Our multidimensional analysis approach received positive feedback from both industrial and academic domain experts and encouraged to explore further. One potential direction is inspecting pairwise correlations within a 2D projection [19]. Figure 8 show an example of the 467-node Quanah cluster projected on fan speed (x axis) vs. CPU temperature (y axis). The plot reveals two clusters along the x axis and an outlier (the compute 4–17) at the lower left corner which has low fan speed and temperature.

Fig. 8.
figure 8

Visualizing multidimensional heath status of all 467 hosts in the Quanah cluster at Texas Tech University: Fan speed vs. CPU temperature.

Instead of having a human looking into every single scatterplot, visual features [20] can help to simplify this process by highlighting only unusual correlations. The following examples in Fig. 9 summarize possible 2D projections that can be captured using these visual features [9].

Fig. 9.
figure 9

Some example scatterplots and their measures [8]. In each row, the scatterplots with a low score on the associated measures are on the left while the scatterplots with a high score on the associated visual features are on the right.

5 Conclusion

This paper present a graphical tool for situational awareness and multidimensional health status of data centers using real-time data gathered through the industry-standard Redfish protocol and API (v.s. the aging IMPI protocol). The system has two components: visual feature extraction for pairwise projection and spider chart for visualizing high-dimensional health status. Our prototype supports a wide range of interactive features such as brushing and linking, zooming, and filtering.
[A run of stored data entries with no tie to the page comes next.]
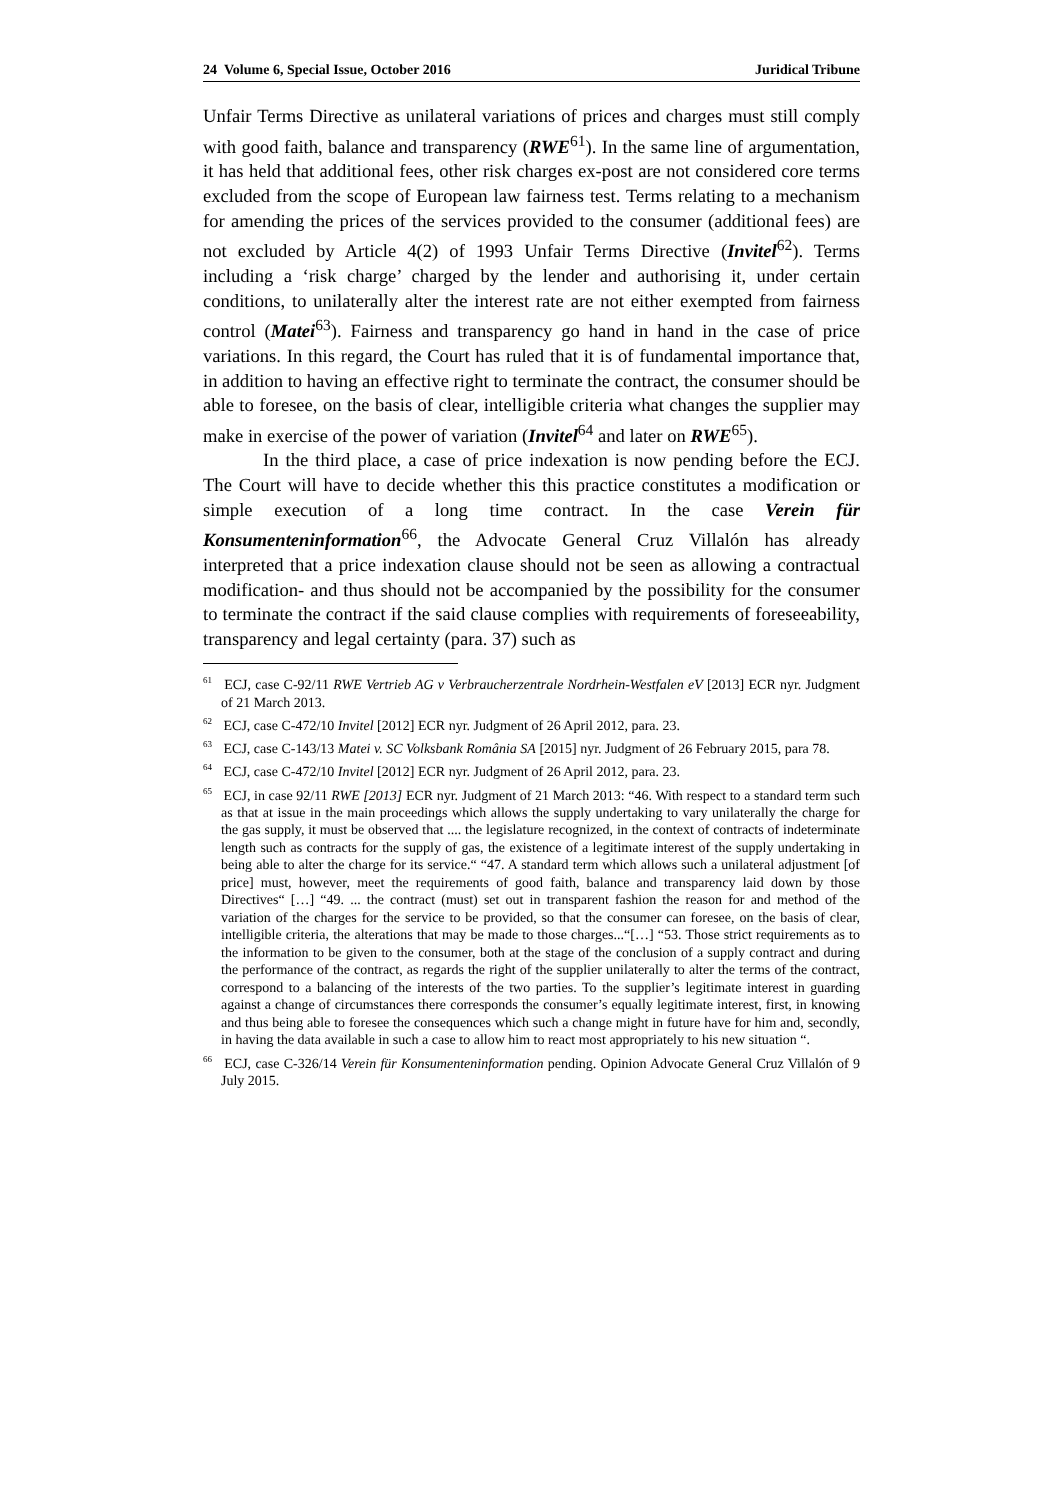24 Volume 6, Special Issue, October 2016 Juridical Tribune
Unfair Terms Directive as unilateral variations of prices and charges must still comply with good faith, balance and transparency (RWE<sup>61</sup>). In the same line of argumentation, it has held that additional fees, other risk charges ex-post are not considered core terms excluded from the scope of European law fairness test. Terms relating to a mechanism for amending the prices of the services provided to the consumer (additional fees) are not excluded by Article 4(2) of 1993 Unfair Terms Directive (Invitel<sup>62</sup>). Terms including a ‘risk charge’ charged by the lender and authorising it, under certain conditions, to unilaterally alter the interest rate are not either exempted from fairness control (Matei<sup>63</sup>). Fairness and transparency go hand in hand in the case of price variations. In this regard, the Court has ruled that it is of fundamental importance that, in addition to having an effective right to terminate the contract, the consumer should be able to foresee, on the basis of clear, intelligible criteria what changes the supplier may make in exercise of the power of variation (Invitel<sup>64</sup> and later on RWE<sup>65</sup>).
In the third place, a case of price indexation is now pending before the ECJ. The Court will have to decide whether this this practice constitutes a modification or simple execution of a long time contract. In the case Verein für Konsumenteninformation<sup>66</sup>, the Advocate General Cruz Villalón has already interpreted that a price indexation clause should not be seen as allowing a contractual modification- and thus should not be accompanied by the possibility for the consumer to terminate the contract if the said clause complies with requirements of foreseeability, transparency and legal certainty (para. 37) such as
<sup>61</sup> ECJ, case C-92/11 RWE Vertrieb AG v Verbraucherzentrale Nordrhein-Westfalen eV [2013] ECR nyr. Judgment of 21 March 2013.
<sup>62</sup> ECJ, case C-472/10 Invitel [2012] ECR nyr. Judgment of 26 April 2012, para. 23.
<sup>63</sup> ECJ, case C-143/13 Matei v. SC Volksbank România SA [2015] nyr. Judgment of 26 February 2015, para 78.
<sup>64</sup> ECJ, case C-472/10 Invitel [2012] ECR nyr. Judgment of 26 April 2012, para. 23.
<sup>65</sup> ECJ, in case 92/11 RWE [2013] ECR nyr. Judgment of 21 March 2013: “46. With respect to a standard term such as that at issue in the main proceedings which allows the supply undertaking to vary unilaterally the charge for the gas supply, it must be observed that .... the legislature recognized, in the context of contracts of indeterminate length such as contracts for the supply of gas, the existence of a legitimate interest of the supply undertaking in being able to alter the charge for its service.“ “47. A standard term which allows such a unilateral adjustment [of price] must, however, meet the requirements of good faith, balance and transparency laid down by those Directives“ […] “49. ... the contract (must) set out in transparent fashion the reason for and method of the variation of the charges for the service to be provided, so that the consumer can foresee, on the basis of clear, intelligible criteria, the alterations that may be made to those charges...“[…] “53. Those strict requirements as to the information to be given to the consumer, both at the stage of the conclusion of a supply contract and during the performance of the contract, as regards the right of the supplier unilaterally to alter the terms of the contract, correspond to a balancing of the interests of the two parties. To the supplier’s legitimate interest in guarding against a change of circumstances there corresponds the consumer’s equally legitimate interest, first, in knowing and thus being able to foresee the consequences which such a change might in future have for him and, secondly, in having the data available in such a case to allow him to react most appropriately to his new situation “.
<sup>66</sup> ECJ, case C-326/14 Verein für Konsumenteninformation pending. Opinion Advocate General Cruz Villalón of 9 July 2015.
In future work, we want to incorporate machine learning framework, such as TensorFlow [1] to predict the system health status. The model will be trained on historical data, make real-time predictions, and raise the alarm to the system administrator for timely actions. Google recently released tensorflow.js (https://js.tensorflow.org) which can be naturally adapted in our project. Virtual Reality and Augmented Reality (VR and AR) are also interesting future extensions. VR and AR interfaces enable real-time monitoring beyond traditional displays by experiencing interactive visualization techniques on mobile devices as well as within immersive environments.